Dick found the paper. “We were muddling over some tissue discoloration extending from those match burns on G.I. Jane—”

“Kristin Stiller,” Rhonda reminded him.

“Right. Well, Sam was going along with the idea it all came from the sulfur matches, but now he's thinking you know maybe it's actually freezer burn. Maybe G.W. tried to cover the freeze spots with the match burns—”

I interrupted. “I thought you told me you checked weather reports. The ground out there never really froze.”

Dick waved off my question. “No, Sam's talking a real freezer, like she was kept in a fridge before the guy dumped her. Okay, see you guys tomorrow.”

R&B and I looked at each other. We all three knew what Dick's news meant. If Sam Chang was right, Dick's original certainty that Kristin had died no earlier than mid-January did not hold. In fact, she could have died Christmas Eve, the last day anyone actually saw her in Hillston. If so, and if Tyler Norris killed her because she was blackmailing him, he killed her
before
he murdered his wife. She was his first victim; Linsley, his second.

Rhonda tossed a hardball from hand to hand; it was like worry beads to her. “JayJay, we need to get in Tyler's house, see if he's got a deep freeze.”

It's a legend in the department that I can remember the location of almost any object I've ever seen; it's why I've always been the detective first to walk the scene of a homicide. I closed my eyes now and walked into the front hallway of Tyler Norris's house on Tartan Drive back on New Year's Eve, six months ago. Tyler had just been rushed to the hospital. His dead wife still lay on the floor, now covered by a plastic sheet. In memory, I kept walking—down three steps into the living room, through a double pocket-door opening into a dining room, through a swinging door into a kitchen, then into a rear hallway. On one side, the interior door to the garage. On the other, the door into the utilities room. In that room, appliances, shelves, a sink. A washer and dryer. Against the far wall, a large white object with a heavy lidded top. I told Rhonda, “He does have a deep freeze. I saw it.”

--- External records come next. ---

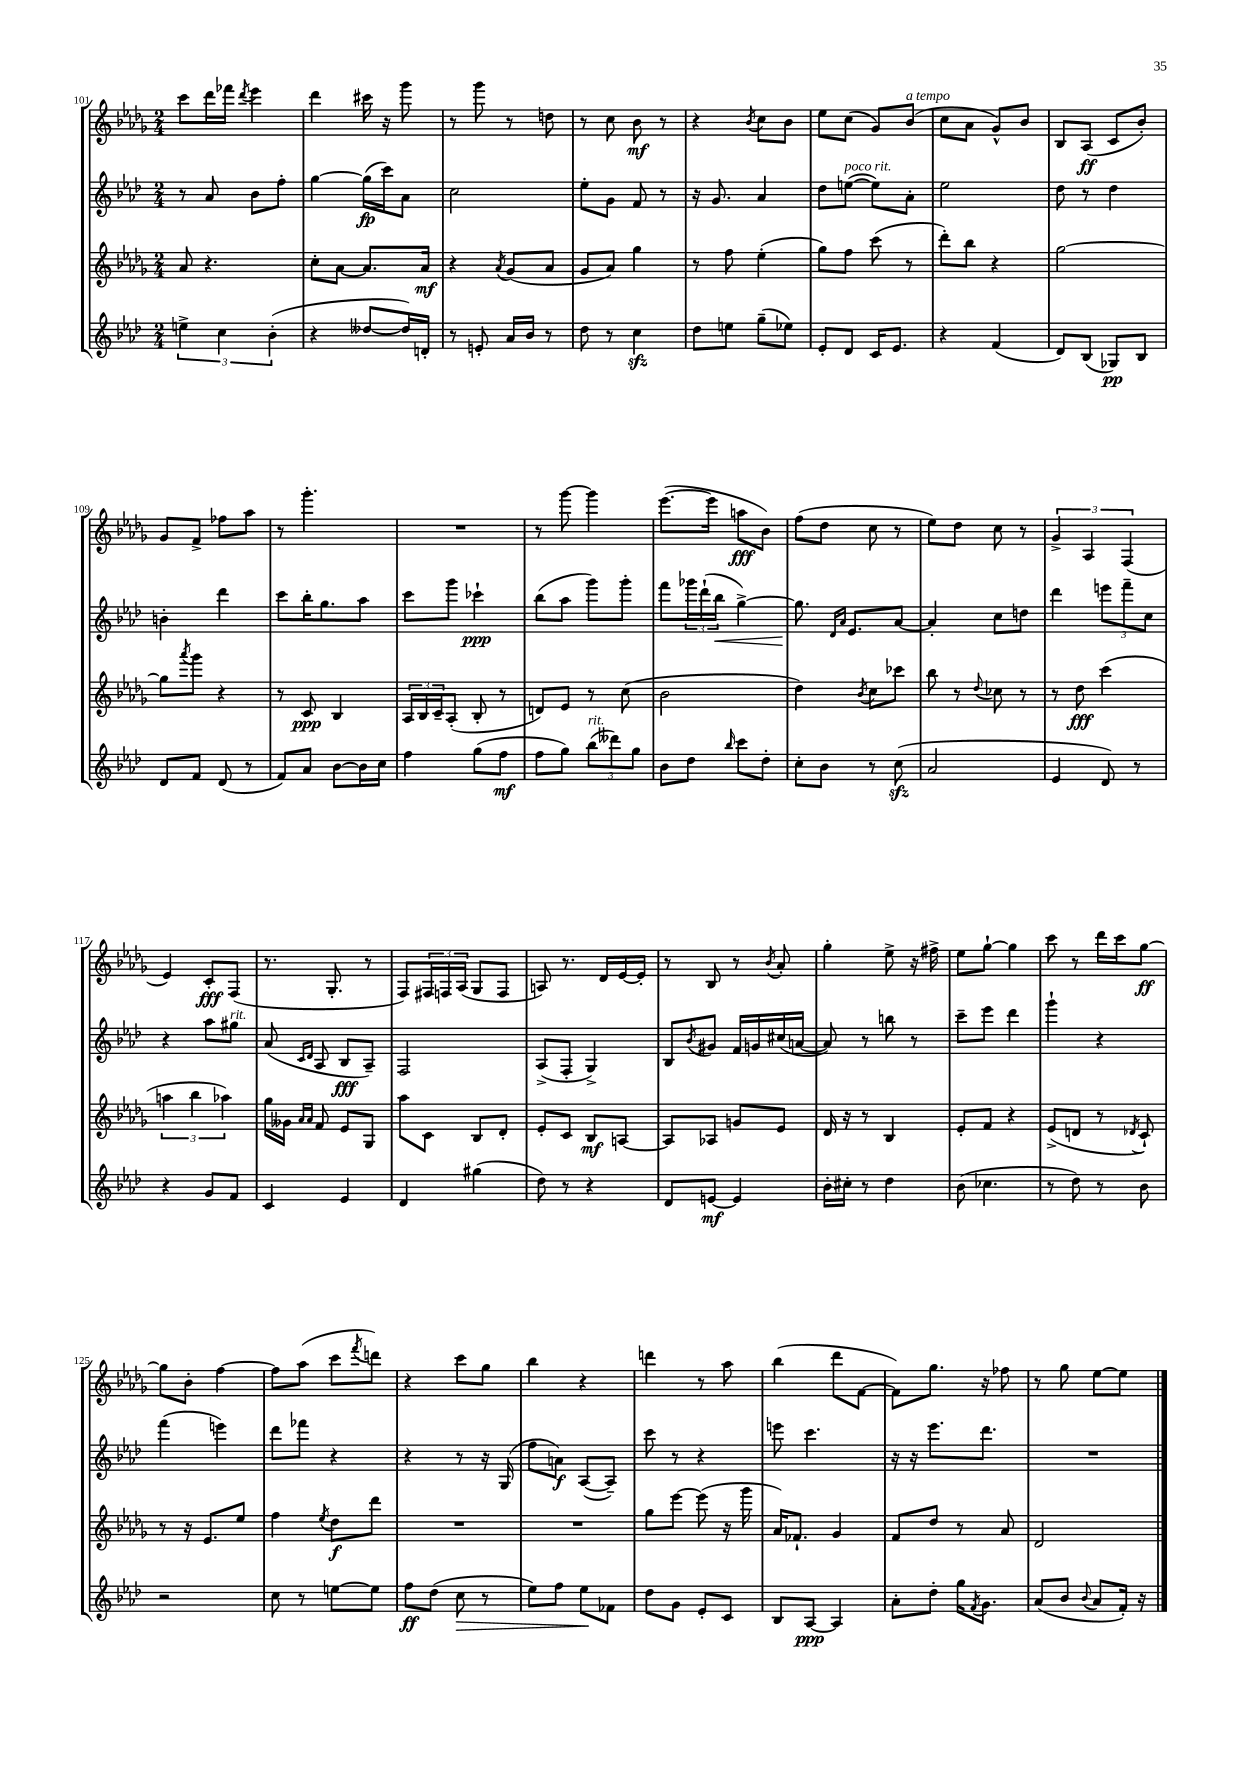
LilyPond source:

<<
\new StaffGroup <<
\new Staff = "s0" {
    \clef treble \key des \major \numericTimeSignature \time 2/4
    c'''8 des'''16 fes'''16 \acciaccatura { des'''8 } ees'''4 |
    des'''4 cis'''16 r16 ges'''8 |
    r8 ges'''8 r8 d''8 |
    r8 c''8 bes'8\mf r8 |
    r4 \acciaccatura { bes'8 } c''8 bes'8 |
    ees''8 c''8( ges'8) bes'8^\markup { \italic "a tempo" }( |
    c''8 aes'8 ges'8-^) bes'8 |
    bes8 aes8\ff( c'8 bes'8-.) |
    ges'8 f'8-> fes''8 aes''8 |
    r8 ges'''4.-. |
    R2 |
    r8 ges'''8~ ges'''4 |
    ees'''8.~( ees'''16 a''8\fff bes'8) |
    f''8( des''8 c''8 r8 |
    ees''8) des''8 c''8 r8 |
    \tuplet 3/2 { ges'4-> aes4 f4( } |
    ees'4) c'8-.\fff f8( |
    r8. ges8.-. r8 |
    f8) \tuplet 3/2 { fis16 f16 aes16( } ges8 f8 |
    a8) r8. des'16 ees'16~ ees'16-. |
    r8 bes8 r8 \acciaccatura { bes'8 } aes'8-. |
    ges''4-. ees''8-> r16 fis''16-> |
    ees''8 ges''8~-! ges''4 |
    c'''8 r8 des'''16 c'''16 ges''8~\ff |
    ges''8 bes'8-. f''4~ |
    f''8 aes''8( c'''8 \acciaccatura { f'''8 } d'''8) |
    r4 c'''8 ges''8 |
    bes''4 r4 |
    d'''4 r8 aes''8 |
    bes''4( des'''8 f'8~ |
    f'8) ges''8. r16 fes''8 |
    r8 ges''8 ees''8~ ees''8 \bar "|." |
}
\new Staff = "s1" {
    \clef treble \key aes \major \numericTimeSignature \time 2/4
    r8 aes'8 bes'8 f''8-. |
    g''4~ g''16\fp( c'''16) aes'8 |
    c''2 |
    ees''8-. g'8 f'8 r8 |
    r16 g'8. aes'4 |
    des''8 e''8~^\markup { \italic "poco rit." }( e''8) aes'8-. |
    ees''2 |
    des''8 r8 des''4 |
    b'4-. des'''4 |
    c'''8 bes''16-. g''8. aes''8 |
    c'''8 g'''8 ces'''4-!\ppp |
    bes''8( aes''8 g'''8) g'''8-. |
    f'''8 \tuplet 3/2 { ges'''16 des'''16-!( bes''16\< } g''4~->) |
    g''8.\! \grace { des'16 aes'16 } ees'8. aes'8~ |
    aes'4-. c''8 d''8 |
    des'''4 \tuplet 3/2 { e'''8 f'''8-- c''8 } |
    r4 aes''8 gis''8^\markup { \italic "rit." } |
    aes'8( \grace { c'16 des'16 } aes8 bes8\fff aes8--) |
    f2 |
    aes8->( f8-. g4->) |
    bes8 \acciaccatura { bes'8 } gis'8 f'16 g'16 cis''16( a'16~ |
    a'8) r8 b''8 r8 |
    c'''8-- ees'''8 des'''4 |
    g'''4-! r4 |
    f'''4( e'''4) |
    des'''8 fes'''8 r4 |
    r4 r8 r16 g16( |
    f''8 a'8\f) aes8~( aes8--) |
    c'''8 r8 r4 |
    e'''8 c'''4. |
    r16 r16 ees'''8. des'''8. |
    R2 \bar "|." |
}
\new Staff = "s2" {
    \clef treble \key des \major \numericTimeSignature \time 2/4
    aes'8 r4. |
    c''8-. aes'8~ aes'8. aes'16\mf |
    r4 \acciaccatura { aes'8 } ges'8( aes'8 |
    ges'8 aes'8) ges''4 |
    r8 f''8 ees''4-.( |
    ges''8) f''8 c'''8( r8 |
    des'''8-.) bes''8 r4 |
    ges''2~ |
    ges''8 \acciaccatura { aes'''8 } ges'''8 r4 |
    r8 c'8\ppp bes4 |
    \tuplet 3/2 { aes16 bes16 c'16-- } aes8-.( bes8-. r8 |
    d'8) ees'8 r8 c''8( |
    bes'2 |
    des''4) \acciaccatura { bes'8 } c''8 ces'''8 |
    bes''8 r8 \appoggiatura { des''8 } ces''8 r8 |
    r8 des''8\fff c'''4( |
    \tuplet 3/2 { a''4 bes''4 aes''4) } |
    ges''16 geses'16 \grace { aes'16 aes'16 } f'8 ees'8 ges8 |
    aes''8 c'8 bes8 des'8-. |
    ees'8-. c'8 bes8\mf a8~ |
    a8 aes8 g'8 ees'8 |
    des'16 r16 r8 bes4 |
    ees'8-. f'8 r4 |
    ees'8->( d'8 r8 \acciaccatura { des'8 } c'8-!) |
    r8 r16 ees'8. ees''8 |
    f''4 \acciaccatura { ees''8 } des''8\f des'''8 |
    R2 |
    R2 |
    ges''8 ees'''8~ ees'''8( r16 ges'''16 |
    aes'16) fes'8.-! ges'4 |
    f'8 des''8 r8 aes'8 |
    des'2 \bar "|." |
}
\new Staff = "s3" {
    \clef treble \key aes \major \numericTimeSignature \time 2/4
    \tuplet 3/2 { e''4-> c''4 bes'4-.( } |
    r4 deses''8~ deses''16) d'16-. |
    r8 e'8-. aes'16 bes'16 r8 |
    des''8 r8 c''4\sfz |
    des''8 e''8 g''8--( ees''8) |
    ees'8-. des'8 c'16 ees'8. |
    r4 f'4( |
    des'8) bes8( ges8\pp) bes8 |
    des'8 f'8 des'8( r8 |
    f'8) aes'8 bes'8~ bes'16 c''16 |
    f''4 g''8( f''8\mf |
    f''8 g''8) \tuplet 3/2 { bes''8^\markup { \italic "rit." }( deses'''8) g''8 } |
    bes'8 des''8 \grace { bes''16 } c'''8 des''8-. |
    c''8-. bes'8 r8 c''8\sfz( |
    aes'2 |
    ees'4 des'8) r8 |
    r4 g'8 f'8 |
    c'4 ees'4 |
    des'4 gis''4( |
    des''8) r8 r4 |
    des'8 e'8~\mf e'4 |
    bes'16-. cis''16-. r8 des''4 |
    bes'8( ces''4. |
    r8 des''8) r8 bes'8 |
    r2 |
    c''8 r8 e''8~ e''8 |
    f''8\ff des''8( c''8\> r8 |
    ees''8) f''8 ees''8\! fes'8 |
    des''8 g'8 ees'8-. c'8 |
    bes8 aes8~\ppp aes4 |
    aes'8-. des''8-. g''16 \acciaccatura { f'8 } g'8. |
    aes'8( bes'8 \appoggiatura { bes'8 } aes'8 f'16-.) r16 \bar "|." |
}
>>
>>
\layout { \context { \Score currentBarNumber = #101 } }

Was it possible that Kristin Stiller had been in that freezer from Christmas Eve until he dumped her off the access road? Was it possible that Linsley Norris had somehow discovered her in the freezer? Had we been wrong about his motives? Had Tyler killed his wife not because she was pregnant with his father's child and he hated her, but because she knew he was a murderer?

I said, “Big problem. I try getting a warrant in this county, Mitch Bazemore'll shut us down fast.”